Nel corso del principato di Guaimario IV, accanto all'espansione territoriale e alla conseguente accresciuta influenza politica dello stato salernitano, si ebbe un esplodere della fama della sua Scuola medica, che raggiungerà la massima fioritura fra XII e XIII secolo, ma di cui si hanno notizie a partire dal IX, essendo stata fondata, secondo la leggenda, da quattro medici: un greco, un latino, un ebreo e un arabo, che avrebbero dato l'avvio ad un insegnamento di impostazione laica. Fra i maggiori esponenti dello studio ricordiamo Garioponto, Alfano, Costantino l'africano, Ruggero di Frugardo, Matteo Plateario; fra le medichesse Trotula de Ruggiero, Abella Castellomata, Costanzella Calenda; fra le opere l'Antidotarium, compendio di tutte le ricette della Scuola, e il Regimen sanitatis salernitanum, strumento indispensabile per la conoscenza della medicina medievale. Nel 1224 Federico II fonda a Napoli la prima università di Stato con grave contraccolpo per la Scuola salernitana, ancorché egli stesso la riconoscesse con le costituzioni di Melfi del 1231. L'istituzione, ormai ultramillenaria, sarà soppressa nel 1812 per decreto murattiano; attualmente ne sopravvive il ricordo nella scritta Hippocratica Civitas che sovrasta il logo del comune.

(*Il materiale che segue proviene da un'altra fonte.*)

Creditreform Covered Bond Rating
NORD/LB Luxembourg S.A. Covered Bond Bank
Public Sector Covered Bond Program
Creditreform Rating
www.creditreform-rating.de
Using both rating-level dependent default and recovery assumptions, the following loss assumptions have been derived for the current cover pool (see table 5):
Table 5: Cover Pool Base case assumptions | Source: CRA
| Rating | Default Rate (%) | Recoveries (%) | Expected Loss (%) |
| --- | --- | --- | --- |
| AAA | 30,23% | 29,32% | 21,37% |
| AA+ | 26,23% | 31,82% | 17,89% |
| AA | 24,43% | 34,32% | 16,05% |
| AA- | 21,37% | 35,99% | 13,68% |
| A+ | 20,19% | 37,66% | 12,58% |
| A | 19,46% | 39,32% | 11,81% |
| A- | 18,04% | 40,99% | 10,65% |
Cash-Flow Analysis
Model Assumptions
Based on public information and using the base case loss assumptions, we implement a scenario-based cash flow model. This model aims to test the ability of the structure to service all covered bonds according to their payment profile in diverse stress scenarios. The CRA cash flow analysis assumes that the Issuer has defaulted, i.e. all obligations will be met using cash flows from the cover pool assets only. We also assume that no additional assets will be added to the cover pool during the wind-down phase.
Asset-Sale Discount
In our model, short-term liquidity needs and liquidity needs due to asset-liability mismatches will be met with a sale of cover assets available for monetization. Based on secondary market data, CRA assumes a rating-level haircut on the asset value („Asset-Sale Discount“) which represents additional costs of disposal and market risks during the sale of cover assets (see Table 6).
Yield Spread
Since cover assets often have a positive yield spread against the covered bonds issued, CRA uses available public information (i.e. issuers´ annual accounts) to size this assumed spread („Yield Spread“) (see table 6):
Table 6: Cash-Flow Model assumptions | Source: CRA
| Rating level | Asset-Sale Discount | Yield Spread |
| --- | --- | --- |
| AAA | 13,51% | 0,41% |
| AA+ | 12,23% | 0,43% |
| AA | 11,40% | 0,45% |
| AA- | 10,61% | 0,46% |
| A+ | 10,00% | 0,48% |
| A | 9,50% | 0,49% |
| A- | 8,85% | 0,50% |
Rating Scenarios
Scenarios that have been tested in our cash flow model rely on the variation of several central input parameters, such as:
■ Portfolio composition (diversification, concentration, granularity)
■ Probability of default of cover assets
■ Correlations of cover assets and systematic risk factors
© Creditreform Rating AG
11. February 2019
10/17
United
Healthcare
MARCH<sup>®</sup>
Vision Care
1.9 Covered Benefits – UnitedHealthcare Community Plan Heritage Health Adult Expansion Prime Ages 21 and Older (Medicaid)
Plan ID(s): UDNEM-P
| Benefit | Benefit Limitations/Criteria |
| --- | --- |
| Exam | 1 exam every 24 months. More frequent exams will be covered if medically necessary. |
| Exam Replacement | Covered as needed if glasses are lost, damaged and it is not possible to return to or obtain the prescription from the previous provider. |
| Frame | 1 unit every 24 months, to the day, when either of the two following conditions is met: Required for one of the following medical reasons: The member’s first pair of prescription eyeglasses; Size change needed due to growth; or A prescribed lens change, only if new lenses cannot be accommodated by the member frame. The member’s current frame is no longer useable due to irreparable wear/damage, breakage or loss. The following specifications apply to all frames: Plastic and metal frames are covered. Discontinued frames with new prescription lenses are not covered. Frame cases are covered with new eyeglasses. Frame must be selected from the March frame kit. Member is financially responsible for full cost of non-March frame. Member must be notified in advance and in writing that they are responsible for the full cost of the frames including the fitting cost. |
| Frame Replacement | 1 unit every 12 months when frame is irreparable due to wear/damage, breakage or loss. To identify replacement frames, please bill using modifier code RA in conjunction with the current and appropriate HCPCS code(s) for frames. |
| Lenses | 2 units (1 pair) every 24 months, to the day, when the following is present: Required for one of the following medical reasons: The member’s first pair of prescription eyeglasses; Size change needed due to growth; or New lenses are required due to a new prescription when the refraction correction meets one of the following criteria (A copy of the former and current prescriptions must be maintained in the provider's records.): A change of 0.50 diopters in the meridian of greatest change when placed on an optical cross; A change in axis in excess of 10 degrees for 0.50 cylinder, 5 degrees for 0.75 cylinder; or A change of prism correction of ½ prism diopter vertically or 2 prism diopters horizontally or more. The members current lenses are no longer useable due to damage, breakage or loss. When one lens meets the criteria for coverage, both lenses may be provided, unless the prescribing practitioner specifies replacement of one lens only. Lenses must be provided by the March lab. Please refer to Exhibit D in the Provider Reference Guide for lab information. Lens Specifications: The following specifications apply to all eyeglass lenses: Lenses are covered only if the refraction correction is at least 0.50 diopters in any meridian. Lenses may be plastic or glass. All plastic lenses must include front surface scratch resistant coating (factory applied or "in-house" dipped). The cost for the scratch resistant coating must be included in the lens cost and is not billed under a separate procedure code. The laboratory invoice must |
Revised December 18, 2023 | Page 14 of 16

Dall'11 febbraio al 14 luglio 1944 Salerno ritorna al ruolo di capitale ospitando il governo del Sud, prima presieduto da Badoglio, poi da Bonomi, con i sei partiti antifascisti. L'ultimo atto politicamente rilevante che vi si svolge è la svolta detta, appunto, di Salerno con la quale il leader comunista Togliatti si esprime a favore di quel primo governo post-regime rimandando alla conclusione del conflitto la questione istituzionale.